**Objectif énoncé 1**
Dans la critique de l'ouvrage de José Luis Speroni, quelle attaque est donnée en exemple d'une initiative d'un chef d'escadre très éloignée de ses instructions ?
**Objectif énoncé 2**
Poursuivez la critique de l'ouvrage de José Luis Speroni après sa dernière phrase.

**Section du document**
L’auteur a manqué de vigilance sur des points mineurs, comme le sort de conspirateurs français contre Napoléon qu’il croit exilés aux Etats-Unis alors qu’ils ont été guillotinés. Il est parfois léger sur des questions plus importantes : il explique le maintien en Angleterre des forces destinées à l’Amérique du sud en juin 1806 par la présence de l’Armée française… à Boulogne ! Il se trompe tout simplement d’un an.

Les auteurs sud-américains, et José Luis Speroni ne fait pas exception, ne font pas beaucoup d’efforts pour se libérer d’une vision trop influencée par un nationalisme anachronique. Avant 1810, il est périlleux de parler de sentiment national dans le cadre des futures nations de l’Amérique espagnole. Dans leur immense majorité, les Créoles se sentent espagnols. Ceux qui sont influencés par les idées des Lumières, par l’exemple de l’indépendance des Etats-Unis puis par celui de la Révolution française sont une minorité, souvent perçus comme des traîtres à la solde des Anglais.

L’auteur esquive un débat fort important de l’histoire navale et qui joue pourtant un rôle-clef dans sa démonstration : le rôle des instructions remises aux chefs d’expédition avant leur départ.

La rédaction de ces instructions est un exercice bien délicat car ils doivent certes indiquer l’objectif principal – par exemple dans ce cas, la prise de la colonie du Cap des Provinces unies –, mais sans interdire à son chef des initiatives heureuses tout en évitant les risques d’aventures inconsidérées.

L’histoire navale est riche d’opportunités où les chefs d’escadre prennent des initiatives très éloignées de leurs instructions, comme l’attaque de Ténérife par l’amiral Jarvis en 1797. Les défenseurs de sir Home Popham ne manqueront pas de relever que Jarvis ne fut pas poursuivi en dépit de l’échec de sa tentative.

Etait-il admis en 1806 qu’un chef d’escadre prenne des libertés avec ces instructions ? Est-il plausible que Popham ait pris de son propre chef la décision d’attaquer Buenos Aires, possibilité que ses instructions ne mentionnaient pas expressément ? Ou bien s’agit-il d’un coup de bluff pour cacher les réelles intentions du Cabinet ? Il est dommage que l’auteur n’ait pas davantage exploré cette question.

Enfin, José Luis Speroni n’insiste pas assez sur le fait qu’un des principaux objectifs poursuivis par l’Angleterre est de priver son principal compétiteur de l’allié lui permettant d’approcher la parité navale.

En coupant les liens entre l’Espagne et ses possessions ultramarines, l’Angleterre obtient la fin de la Marine espagnole, sans l’appui de laquelle, dans le cadre établi par le pacte de famille, la France ne peut compenser la supériorité de la Royal Navy. Or l’Angleterre est bien placée pour se souvenir que la réunion de ces deux marines, aux potentiels certes inégaux, a été l’une des causes de sa perte de la maîtrise de l’Atlantique durant la guerre d’Indépendance américaine.

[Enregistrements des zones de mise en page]
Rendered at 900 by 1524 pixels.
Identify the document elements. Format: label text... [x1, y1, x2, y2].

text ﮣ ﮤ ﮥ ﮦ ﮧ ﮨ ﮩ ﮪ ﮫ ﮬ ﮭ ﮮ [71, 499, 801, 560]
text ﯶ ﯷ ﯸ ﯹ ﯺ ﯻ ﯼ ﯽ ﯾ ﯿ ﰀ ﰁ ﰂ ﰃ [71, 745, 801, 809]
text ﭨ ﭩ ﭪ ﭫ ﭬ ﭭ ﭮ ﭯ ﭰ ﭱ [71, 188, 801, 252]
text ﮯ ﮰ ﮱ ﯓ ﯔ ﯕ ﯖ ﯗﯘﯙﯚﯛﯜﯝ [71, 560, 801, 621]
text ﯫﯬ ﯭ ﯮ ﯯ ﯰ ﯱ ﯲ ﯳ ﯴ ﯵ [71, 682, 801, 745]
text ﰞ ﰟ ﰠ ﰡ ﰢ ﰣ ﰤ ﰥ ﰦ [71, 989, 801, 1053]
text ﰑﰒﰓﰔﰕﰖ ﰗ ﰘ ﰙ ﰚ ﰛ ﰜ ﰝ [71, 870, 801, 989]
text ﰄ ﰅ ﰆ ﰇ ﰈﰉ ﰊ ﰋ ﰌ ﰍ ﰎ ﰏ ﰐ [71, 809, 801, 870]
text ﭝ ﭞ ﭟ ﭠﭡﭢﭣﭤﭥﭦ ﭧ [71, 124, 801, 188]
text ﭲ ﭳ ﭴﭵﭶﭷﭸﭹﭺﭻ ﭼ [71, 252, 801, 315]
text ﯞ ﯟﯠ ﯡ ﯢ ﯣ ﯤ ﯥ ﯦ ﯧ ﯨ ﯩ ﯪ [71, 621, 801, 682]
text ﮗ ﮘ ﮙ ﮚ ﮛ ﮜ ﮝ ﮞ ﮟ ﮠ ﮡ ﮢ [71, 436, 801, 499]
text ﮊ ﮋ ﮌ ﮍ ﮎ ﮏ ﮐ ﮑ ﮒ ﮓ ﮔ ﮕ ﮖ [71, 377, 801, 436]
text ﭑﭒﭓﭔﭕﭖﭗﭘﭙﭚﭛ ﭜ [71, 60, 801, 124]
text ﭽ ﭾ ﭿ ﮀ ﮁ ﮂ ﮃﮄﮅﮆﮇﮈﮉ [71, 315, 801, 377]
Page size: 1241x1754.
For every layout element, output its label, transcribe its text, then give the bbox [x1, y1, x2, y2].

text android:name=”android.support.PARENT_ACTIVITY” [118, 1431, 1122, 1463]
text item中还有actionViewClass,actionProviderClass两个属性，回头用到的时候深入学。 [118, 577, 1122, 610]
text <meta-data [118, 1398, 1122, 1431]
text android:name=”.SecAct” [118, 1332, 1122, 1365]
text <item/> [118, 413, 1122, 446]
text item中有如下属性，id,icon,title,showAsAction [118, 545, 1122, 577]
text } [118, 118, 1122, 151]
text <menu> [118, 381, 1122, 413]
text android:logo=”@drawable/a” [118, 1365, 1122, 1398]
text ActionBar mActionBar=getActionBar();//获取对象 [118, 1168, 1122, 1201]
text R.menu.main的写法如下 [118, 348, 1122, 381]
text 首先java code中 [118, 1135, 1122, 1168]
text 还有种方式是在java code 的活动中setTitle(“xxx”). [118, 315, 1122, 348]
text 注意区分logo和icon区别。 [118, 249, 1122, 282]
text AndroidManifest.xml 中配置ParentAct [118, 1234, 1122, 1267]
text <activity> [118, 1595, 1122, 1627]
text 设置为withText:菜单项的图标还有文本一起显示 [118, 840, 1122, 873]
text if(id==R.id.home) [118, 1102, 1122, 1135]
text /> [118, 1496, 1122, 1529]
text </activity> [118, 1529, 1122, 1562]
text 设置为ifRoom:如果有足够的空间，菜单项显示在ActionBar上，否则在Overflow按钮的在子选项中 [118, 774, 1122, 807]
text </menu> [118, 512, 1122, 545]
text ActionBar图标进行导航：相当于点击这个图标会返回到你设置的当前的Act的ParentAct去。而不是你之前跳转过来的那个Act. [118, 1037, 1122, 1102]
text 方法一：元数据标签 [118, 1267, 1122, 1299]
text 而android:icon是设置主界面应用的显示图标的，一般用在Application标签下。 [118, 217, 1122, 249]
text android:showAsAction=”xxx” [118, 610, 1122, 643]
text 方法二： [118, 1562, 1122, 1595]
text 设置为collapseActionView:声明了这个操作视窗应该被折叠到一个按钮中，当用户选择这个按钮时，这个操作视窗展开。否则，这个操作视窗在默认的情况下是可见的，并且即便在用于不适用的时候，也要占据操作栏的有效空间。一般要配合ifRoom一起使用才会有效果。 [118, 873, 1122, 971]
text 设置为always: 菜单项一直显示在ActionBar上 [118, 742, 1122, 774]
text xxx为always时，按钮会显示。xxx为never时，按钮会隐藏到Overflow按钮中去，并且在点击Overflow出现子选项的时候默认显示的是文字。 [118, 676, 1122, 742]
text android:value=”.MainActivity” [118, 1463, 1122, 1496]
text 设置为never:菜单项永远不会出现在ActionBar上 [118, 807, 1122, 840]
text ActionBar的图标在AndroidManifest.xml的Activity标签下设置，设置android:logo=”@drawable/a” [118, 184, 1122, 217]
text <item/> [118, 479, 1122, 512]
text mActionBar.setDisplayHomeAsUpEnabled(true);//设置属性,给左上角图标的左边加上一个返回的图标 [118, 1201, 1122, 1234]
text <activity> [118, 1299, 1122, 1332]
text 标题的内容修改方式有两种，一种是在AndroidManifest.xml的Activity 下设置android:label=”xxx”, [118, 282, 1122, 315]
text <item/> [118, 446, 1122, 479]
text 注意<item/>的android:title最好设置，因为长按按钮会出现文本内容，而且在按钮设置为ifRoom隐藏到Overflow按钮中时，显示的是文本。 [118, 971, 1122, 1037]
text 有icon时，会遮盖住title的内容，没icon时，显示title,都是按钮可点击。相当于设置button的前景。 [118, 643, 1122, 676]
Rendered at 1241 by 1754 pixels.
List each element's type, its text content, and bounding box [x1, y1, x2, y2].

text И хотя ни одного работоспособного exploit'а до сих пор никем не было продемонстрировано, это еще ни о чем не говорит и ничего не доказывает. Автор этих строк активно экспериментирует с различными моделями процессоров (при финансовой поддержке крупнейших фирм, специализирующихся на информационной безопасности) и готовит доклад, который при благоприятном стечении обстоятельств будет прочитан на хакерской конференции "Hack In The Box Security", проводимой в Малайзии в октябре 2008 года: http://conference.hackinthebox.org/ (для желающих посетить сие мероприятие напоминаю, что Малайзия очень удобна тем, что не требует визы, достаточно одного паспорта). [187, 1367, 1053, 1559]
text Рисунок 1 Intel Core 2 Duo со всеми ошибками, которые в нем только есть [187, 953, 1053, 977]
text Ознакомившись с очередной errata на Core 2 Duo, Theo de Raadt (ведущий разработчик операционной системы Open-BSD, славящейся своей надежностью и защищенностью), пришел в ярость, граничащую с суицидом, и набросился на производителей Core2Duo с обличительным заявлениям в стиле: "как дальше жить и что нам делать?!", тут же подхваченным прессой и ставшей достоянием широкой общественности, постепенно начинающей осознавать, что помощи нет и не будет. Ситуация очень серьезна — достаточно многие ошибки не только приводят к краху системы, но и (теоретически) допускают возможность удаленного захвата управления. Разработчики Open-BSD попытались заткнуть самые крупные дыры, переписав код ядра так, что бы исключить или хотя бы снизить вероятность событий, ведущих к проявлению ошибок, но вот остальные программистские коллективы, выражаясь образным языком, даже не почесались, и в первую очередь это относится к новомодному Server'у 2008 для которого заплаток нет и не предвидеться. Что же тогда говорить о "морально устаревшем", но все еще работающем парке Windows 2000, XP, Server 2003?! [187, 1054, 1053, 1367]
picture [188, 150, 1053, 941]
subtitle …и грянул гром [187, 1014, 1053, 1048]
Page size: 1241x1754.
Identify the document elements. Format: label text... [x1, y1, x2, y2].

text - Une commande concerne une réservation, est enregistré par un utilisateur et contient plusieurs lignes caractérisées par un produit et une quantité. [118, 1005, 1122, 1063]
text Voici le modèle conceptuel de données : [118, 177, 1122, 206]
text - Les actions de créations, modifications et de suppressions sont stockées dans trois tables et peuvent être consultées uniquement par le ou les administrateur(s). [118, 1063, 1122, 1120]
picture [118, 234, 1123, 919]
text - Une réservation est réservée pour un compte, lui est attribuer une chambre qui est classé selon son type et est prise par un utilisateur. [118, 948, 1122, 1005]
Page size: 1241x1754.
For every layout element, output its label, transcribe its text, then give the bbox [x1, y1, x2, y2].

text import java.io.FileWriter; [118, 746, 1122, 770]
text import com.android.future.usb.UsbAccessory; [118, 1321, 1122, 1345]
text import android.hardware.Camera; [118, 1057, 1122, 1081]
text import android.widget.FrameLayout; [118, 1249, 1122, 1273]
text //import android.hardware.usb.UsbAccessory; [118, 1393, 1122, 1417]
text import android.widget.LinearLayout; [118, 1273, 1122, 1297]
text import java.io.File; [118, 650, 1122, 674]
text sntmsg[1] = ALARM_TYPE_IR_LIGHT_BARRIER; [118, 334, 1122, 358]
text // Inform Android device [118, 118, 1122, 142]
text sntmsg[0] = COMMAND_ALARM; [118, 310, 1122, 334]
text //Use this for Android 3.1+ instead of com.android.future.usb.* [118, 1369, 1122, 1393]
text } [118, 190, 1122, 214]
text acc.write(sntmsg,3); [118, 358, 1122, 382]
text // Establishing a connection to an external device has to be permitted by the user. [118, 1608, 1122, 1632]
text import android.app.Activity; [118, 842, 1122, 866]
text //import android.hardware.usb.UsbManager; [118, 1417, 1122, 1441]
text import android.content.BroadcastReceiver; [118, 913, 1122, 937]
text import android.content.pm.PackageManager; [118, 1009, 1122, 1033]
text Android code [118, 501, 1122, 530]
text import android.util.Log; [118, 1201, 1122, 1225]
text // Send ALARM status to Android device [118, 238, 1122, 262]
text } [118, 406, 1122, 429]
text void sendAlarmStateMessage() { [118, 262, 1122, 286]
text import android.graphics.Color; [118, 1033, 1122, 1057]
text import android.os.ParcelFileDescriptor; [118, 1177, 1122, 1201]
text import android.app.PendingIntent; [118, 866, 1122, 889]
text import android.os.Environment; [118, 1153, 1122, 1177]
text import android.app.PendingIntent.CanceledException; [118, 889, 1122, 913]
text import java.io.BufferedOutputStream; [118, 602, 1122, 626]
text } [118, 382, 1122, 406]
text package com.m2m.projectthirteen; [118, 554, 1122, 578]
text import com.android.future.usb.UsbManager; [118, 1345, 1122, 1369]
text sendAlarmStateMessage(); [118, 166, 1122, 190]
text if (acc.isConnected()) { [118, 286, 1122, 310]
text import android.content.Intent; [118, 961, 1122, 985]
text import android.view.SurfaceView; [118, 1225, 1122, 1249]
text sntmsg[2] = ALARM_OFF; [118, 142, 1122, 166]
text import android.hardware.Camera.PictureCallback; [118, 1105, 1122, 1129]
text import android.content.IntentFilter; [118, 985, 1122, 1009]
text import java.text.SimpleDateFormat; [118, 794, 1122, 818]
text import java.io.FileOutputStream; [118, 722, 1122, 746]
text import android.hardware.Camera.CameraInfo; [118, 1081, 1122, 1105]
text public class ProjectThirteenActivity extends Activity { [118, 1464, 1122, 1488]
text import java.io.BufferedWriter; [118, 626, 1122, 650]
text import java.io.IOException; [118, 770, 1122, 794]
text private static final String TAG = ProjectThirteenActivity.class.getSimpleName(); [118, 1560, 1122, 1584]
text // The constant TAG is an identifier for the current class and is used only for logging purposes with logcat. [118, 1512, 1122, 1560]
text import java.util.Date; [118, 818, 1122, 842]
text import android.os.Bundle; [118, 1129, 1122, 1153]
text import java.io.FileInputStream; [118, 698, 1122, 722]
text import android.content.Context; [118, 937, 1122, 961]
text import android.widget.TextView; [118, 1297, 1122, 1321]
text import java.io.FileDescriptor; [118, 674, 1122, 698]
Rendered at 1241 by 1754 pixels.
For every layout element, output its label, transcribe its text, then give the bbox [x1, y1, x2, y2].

**Résultat attendu 1**
L'attaque de Ténérife par l'amiral Jarvis en 1797.

**Résultat attendu 2**
Des pistes à explorer


La lecture de l’ouvrage de José Luis Speroni suggère au lecteur intéressé par l’histoire navale des pistes de recherches intéressantes. En voici quelques-unes.

Les groupes de pression


Les Anglais qui cherchent à pousser leur pays dans une aventure hispano-américaine sont peu nombreux. Autour d’hommes comme Home Popham ou les frères Dalrymple, ils forment un groupe d’intérêts communs qui perdure dans le temps. Ce lobby informel réunit les informations en provenance des Amériques, les analyse, rédige des rapports et prépare des plans d’attaque, accueille les Espagnols proscrits et sollicite le gouvernement dès qu’il sent que les circonstances lui sont favorables.

Il aurait été intéressant d’appliquer aux personnes impliquées dans la préparation des plans d’attaque et dans le commandement des forces les grilles d’analyse (patronage et compétence) développées par N. A. M. Rodger.

La gestion du renseignement


Les mémorandums du général Wellesley regorgent de renseignements détaillés quant aux conditions de navigation, de météorologie et de circulation dans des territoires peu fréquentés par des Britanniques. Ceci aurait dû inciter les historiens maritimes à s’intéresser davantage à la gestion du renseignement dans le cadre de la préparation de ces plans : par quels mécanismes le renseignement est-il recueilli, analysé et exploité ? De même, il est frappant de constater la rapidité avec laquelle sont recueillies, traitées et exploitées les informations ramenées des voyages d’exploration du Pacifique par James Cook. La mise en place de l’itinéraire trans-Pacifique pour frapper le Chili est très rapide.

Et la Royal Navy ?

Paradoxalement, l’apport de la Royal Navy en règle générale et de l’Amirauté semble secondaire. Le gouvernement réclame un mémorandum à un général de l’Armée de terre (Arthur Wellesley) et non pas à un marin. Une explication à ce rôle en apparence secondaire est la modestie des moyens navals impliqués, quelques vaisseaux de troisième rang, des frégates et des navires de liaison. Quel a été l’apport propre de la Navy à la réflexion structurant ces plans ? Par exemple, qui propose en 1790 le nom de Home Popham pour s’intégrer au groupe de préparation du plan d’attaque ? Est-ce une relation personnelle du « chef de projet » ou une suggestion de l’Amirauté ? Voici des points qui semblent en friche.

Les transports


Un rouage clef du dispositif logistique britannique est totalement négligé, le Transport Board, l’organisme gérant le transport des troupes et du ravitaillement. Quels hommes le dirigeaient ? Comment faisaient-ils pour rassembler les navires de commerces nécessaires ? Quels étaient les contrats ? Quels étaient les calculs d’attrition pour les troupes et les équipages embarqués ? Beaucoup de questions qui ouvrent un champ d’investigation très vaste.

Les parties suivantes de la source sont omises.